Le fait est là, il s’agit d’une claque. Une claque que les électeurs ont assénée à tout le système en place. Aux politiques de tous bords et leurs échecs cuisants, à ceux qui se sont complu dans leur tour d’ivoire en dédaignant de regarder en bas, à ceux qui ignorent les douleurs du peuple et les attentes d’une jeunesse très longtemps brimée. Il ne s’agit pas seulement d’un vote sanction, mais d’un vote revanchard et de conviction. Une conviction qu’avant ce n’était pas mieux, et qu’aujourd’hui ça empire. Une volonté de balayer le pourrissement de tout un système qui a atteint ses limites. Et nous voilà face à un choix atypique : un austère universitaire portant un projet antisystème et un flamboyant homme d’affaires qui fera, s’il passe, perdurer ce système, puisqu’il en est partie prenante.
Kaïs Saïed n’est ni islamiste, ni salafiste, ni gauchiste marxiste (etc.) dans le sens strictement idéologique. Rien de tout ça. Est-il conservateur ? Certes, comme une grande partie de Tunisiens somme toute. Kaïs Saïed est inclassable d’où l’incompréhension qui a auréolé son ascension. Les sondages le donnaient au deuxième tour mais tout le monde était dans le déni. Est-il énigmatique ? Certes, du fait qu’on n’arrive pas à cerner le personnage et ses intentions. L’énigme se dissipe peu à peu et avec se profile une nouvelle inquiétude. C’est que le candidat s’est donné pour objectif de pousser le mécanisme démocratique à son extrême, dans une sorte de vision-patchwork. Radicalement décentralisateur, il prône une réforme constitutionnelle qui chamboulera le régime avec un pouvoir qui émane du local, en passant par le régional et enfin vers le central. Une forme de démocratie participative/directe. Est-ce réalisable au moment où la Tunisie peine à se relever des crises successives ? Une rupture brutale est-elle vraiment la solution ? Permettez-moi d’en douter et de nommer les choses par leur nom : ce n’est autre, à ce stade, qu’une utopie irréalisable concrètement au vu de la réalité socio-politique en Tunisie.
La sempiternelle famille « moderniste-progressiste », qui n’a pas fini de pleurer cette victoire de Saïed, n’a pas trouvé mieux pour le combattre que de dénigrer ses électeurs, que de le dénigrer sur le plan personnel. Sa diction robotique, son emploi systématique d’un arabe châtié, son français maladroit, son visage inexpressif sont tournés en dérision à tout bout de champ.

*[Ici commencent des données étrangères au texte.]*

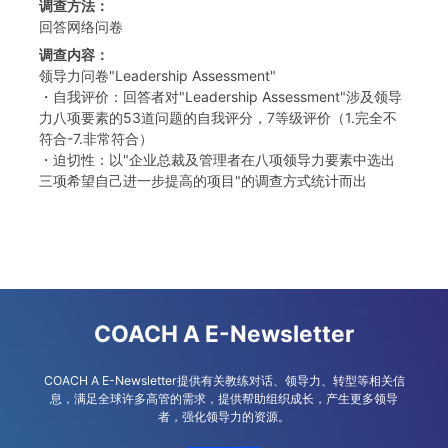
调查方法：
回答网络问卷
调查内容：
领导力问卷"Leadership Assessment"
・自我评价：回答者对"Leadership Assessment"涉及领导
力八项要素的53道问题的自我评分，7等级评价（1.完全不
符合-7.非常符合）
・迫切性：以"企业总裁及管理者在八项领导力要素中选出
三项希望自己进一步提高的项目"的调查方式统计而出
COACH A E-Newsletter
COACH A E-Newsletter提供有关教练对话、领导力、转型等相关信
息，满足全球许多高管的需求，提供帮助组织成长，产生更多领导
者，强化领导力的资源。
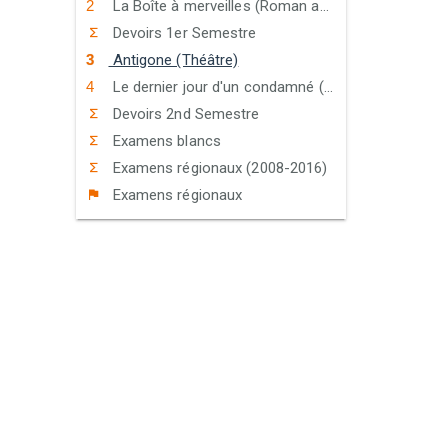
La Boîte à merveilles (Roman autobiographique)
Devoirs 1er Semestre
Antigone (Théâtre)
Le dernier jour d'un condamné (Roman à thèse)
Devoirs 2nd Semestre
Examens blancs
Examens régionaux (2008-2016)
Examens régionaux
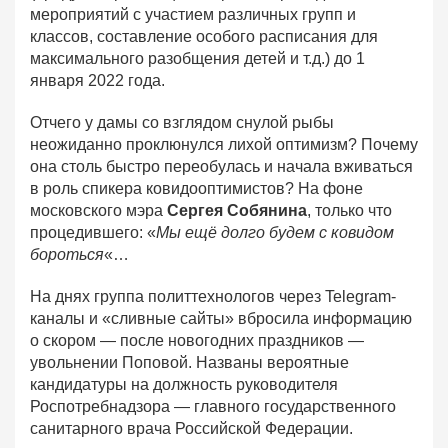
мероприятий с участием различных групп и
классов, составление особого расписания для
максимального разобщения детей и т.д.) до 1
января 2022 года.
Отчего у дамы со взглядом снулой рыбы
неожиданно проклюнулся лихой оптимизм? Почему
она столь быстро переобулась и начала вживаться
в роль спикера ковидооптимистов? На фоне
московского мэра
Сергея Собянина
, только что
процедившего: «
Мы ещё долго будем с ковидом
бороться
«…
На днях группа политтехнологов через Telegram-
каналы и «сливные сайты» вбросила информацию
о скором — после новогодних праздников —
увольнении Поповой. Названы вероятные
кандидатуры на должность руководителя
Роспотребнадзора — главного государственного
санитарного врача Российской Федерации.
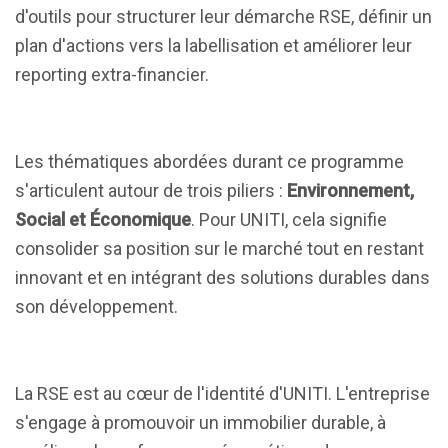
d'outils pour structurer leur démarche RSE, définir un
plan d'actions vers la labellisation et améliorer leur
reporting extra-financier.
Les thématiques abordées durant ce programme
s'articulent autour de trois piliers :
Environnement,
Social et Économique
. Pour UNITI, cela signifie
consolider sa position sur le marché tout en restant
innovant et en intégrant des solutions durables dans
son développement.
La RSE est au cœur de l'identité d'UNITI. L'entreprise
s'engage à promouvoir un immobilier durable, à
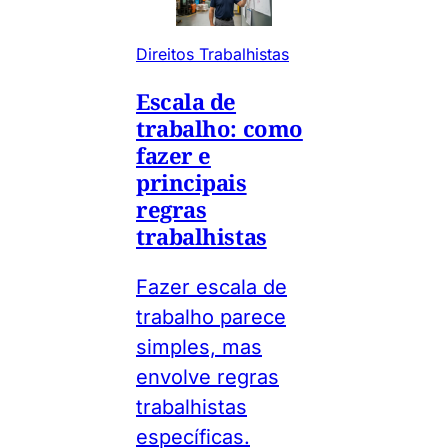
Direitos Trabalhistas
Escala de
trabalho: como
fazer e
principais
regras
trabalhistas
Fazer escala de
trabalho parece
simples, mas
envolve regras
trabalhistas
específicas.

La famille tente d’entrainer le débat sur la question identitaire. Fausses approches qui s’avéreront stériles et ne feront que renforcer la position du candidat auprès d’un plus large électorat. La leçon du premier tour n’a vraisemblablement pas été saisie.
Oui, il y a matière à s’inquiéter face aux positions rétrogrades de Kaïs Saïed. Oui, il y a matière à s’inquiéter en constatant la hargne, la haine et l’intolérance de milliers de ses supporters qui se lâchent carrément sur les réseaux sociaux contre les détracteurs de leur candidat. Oui, le soutien affiché d’Ennahdha, de la coalition des ligues de protection de la révolution et autres ultraconservateurs et Cpristes est rebutant.
Sur ce dernier point, cette frange n’avait pas le choix. Pour Ennahdha par exemple, le candidat d’en face, Nabil Karoui, est « insoutenable » au risque de se mettre à dos son électorat. Est-ce qu’Ennahdha pense du bien de Kaïs Saïed? Au contraire, certaines de ses sorties avaient renfrogné le parti islamiste. D’ailleurs, plusieurs hauts cadres nahdhaouis le considèrent comme un laïc extrémiste de gauche, mais tant qu’ils y sont c’est un moindre mal. Peut-être qu’ils pensent pouvoir le « neutraliser »…
Tous, veulent surfer sur cette lame de fond qui l’a propulsé au deuxième tour et sur ses grandes chances de l’emporter, afin de brasser large pour les élections législatives. Et justement, en parlant de cette échéance qui approche à grands pas, tout se jouera à ce niveau. Un président de la République sans ceinture parlementaire a pratiquement les pieds et les poings liés. C’est de ce côté-là qu’il faudra viser. Bien viser, parce qu’une seconde claque par les urnes n’est pas à écarter.